Sri Lanka is a very traditional country with a hierarchical business structure. It was difficult introducing a more horizontal, less formal structure, where workers and management come together as equals. Fairtrade compliance mandated this cultural shift.
The training that was a part of the certification process helped both management and workers adapt. Management learned that there less autocratic ways to manage staff that net positive results in productivity. Workers became more comfortable with expressing their opinions and sharing ideas. Workers and managers were encouraged to operate as a team. This process not only helped establish equality between management and workers but also helped alleviate gender inequality. On the average estate, women make up about 50% of the workers. Due to increased exposure to the fairtrade standards and principles, Gnanasekeran has seen more men and women come together to discuss their concerns.
Fairtrade certification ensures the estate receives a minimum price for their tea.

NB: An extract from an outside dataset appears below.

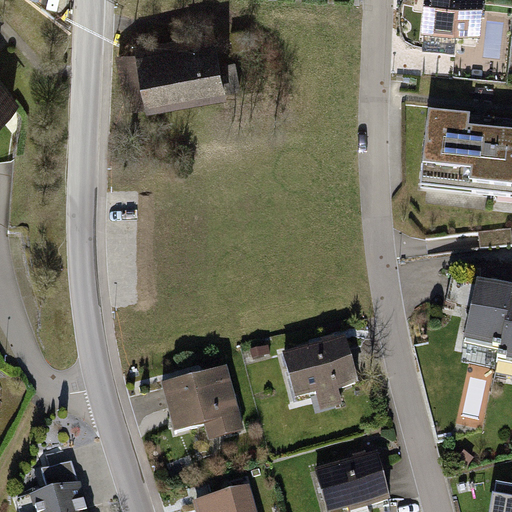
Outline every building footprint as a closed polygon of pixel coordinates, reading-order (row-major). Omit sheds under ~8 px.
[(482,0),(423,0),(419,41),(478,47),(482,0)] [(219,56),(133,67),(139,115),(225,104),(219,56)] [(0,115),(16,103),(0,82),(0,115)] [(511,124),(424,114),(415,194),(511,205),(511,124)] [(511,300),(490,293),(475,338),(511,350),(511,351),(509,362),(511,362),(511,300)] [(351,351),(293,365),(304,407),(361,393),(351,351)] [(243,427),(226,368),(167,385),(179,428),(208,420),(212,436),(243,427)] [(83,511),(68,459),(39,468),(45,487),(24,493),(30,511),(83,511)] [(376,459),(322,473),(331,511),(386,497),(376,459)] [(496,485),(491,511),(511,511),(511,487),(511,488),(496,485)] [(253,511),(248,490),(198,503),(200,511),(253,511)]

Workers share the premium may allocate this money wherever they see the most need.
“The premium just started slowly coming in, a very small amount at a time, and was given to the premium committee (a group of individuals nominated by the workers),” said Gnanasekeran. “The interesting part is that the workers plan it, implement it, and eventually are able to follow through to ensure that the funds were applied to the areas most needed.”
Accessible education was a first priority. The nearest school was beyond walking distance for most children, particularly the younger ones, and bad roads made walking even more difficult. The plantation company could not afford to provide transportation, and so several plantation children did not attend. Seeing the value in education, the workers at Stassen Bio Garden jointly decided to use the Fairtrade premium to purchase a bus. “All the children are now able to go to school,” said Gnanasekeran. “From the age of six the children are taken from their home to the school and brought back to their home.”
At another estate workers established a shop. “They were able to bring in the goods, and the people benefitted by getting very reasonable rates on the products. All profits that came from the shop sales went back to the workers,” said Gnanasekeran. On a small holder certified farm they used the premium to purchase young seedlings, increasing overall productivity and bringing in more income for the farmers.
Challenges still remain. The cost of production in Sri Lanka remains quite high, and for some plantations it becomes very challenging to remain sustainable when sales of Fairtrade products decline. Higher market prices are essential for Fairtrade to be successful.
Overall, Gnanasekeran views the results of Fairtrade certification as very positive. People’s attitudes have changed, and they seem happier. “They have no fear now, and the workers are able to meet and speak with management directly,” said Gnanasekeran. “They feel that they are not just laborers, they are also part of this organization.” Worker productivity has increased overall but beyond that the atmosphere has become more like a family, everyone is working closely together towards a common goal.